You’ve invested 25% of your capital in a stock that your analysis had predicted would increase.  Your expectations haven’t been supported, however.  The price has been steadily declining.  You think, “I did such a careful and detailed analysis.  I’ve spent a lot of time studying the fundamentals of this company.  I can’t believe it’s going down.”  At this point, you may hope that the position will reverse, and refuse to close it out.  It’s easier to keep it open than face the regret of a bad decision and accept the loss.  This is called the sunk cost effect:  A person increases one’s commitment to a losing position because a great deal of time, effort, and/or money has been spent.

 

The most obvious and blatant example of the sunk cost effect is when we have invested a large percentage of our capital in a losing position, and we don’t want to admit that we have lost what we have invested.  However, there are other, more subtle ways of experiencing the sunk cost effect.  Most people don’t consider them, but they may still influence investment decisions.

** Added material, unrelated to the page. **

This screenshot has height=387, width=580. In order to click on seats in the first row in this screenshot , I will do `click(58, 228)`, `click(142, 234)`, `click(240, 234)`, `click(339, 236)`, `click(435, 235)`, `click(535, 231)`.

The adage “time is money” illustrates how there are other ways to “lose money” by just putting in time and effort into an investment.  For example, let’s say that you study a particular company closely.  You read reports on the company’s fundamentals, and you follow the stock price daily, noting price changes that correspond to company announcements and significant events in the industry.  The more effort you expend on preparation and analysis, the greater the sunk costs you will experience.  There is a strong tendency to justify the time and effort you have expended. 

Why spend so much time and effort studying this company if you don’t plan to invest in it?  This tendency to want to justify your behaviour will gnaw at you. If you are not aware of it and are not trying to control it, you will tend to want to invest (long or short) in the stock, even when you know you should stay out, and wait for another opportunity.  It’s useful to be aware of this subtle effect.  Ask yourself, “Do I want to invest because I see a real opportunity or am I merely trying to justify the amount of effort I’ve put in?”  It’s important to be aware of how this subtle yet powerful influence can lead you to make a decision you will regret later.

Overcoming this subtle influence is difficult.  It’s a good idea to study companies closely and capitalize on an opportunity when one arises, but don’t overdo it.  Remember that expending too much effort has a subtle impact.  Try to overcome it.  Remind yourself that you don’t have to invest.  Your study and preparation will pay off big someday, but learn to wait for the right opportunity.

Be aware of both the subtle and blatant ways that the sunk cost effect can influence your behaviour.  Try to consider whether or not sunk costs are influencing your decisions.  Try to counteract them rationally, and prevent them from getting the best of you.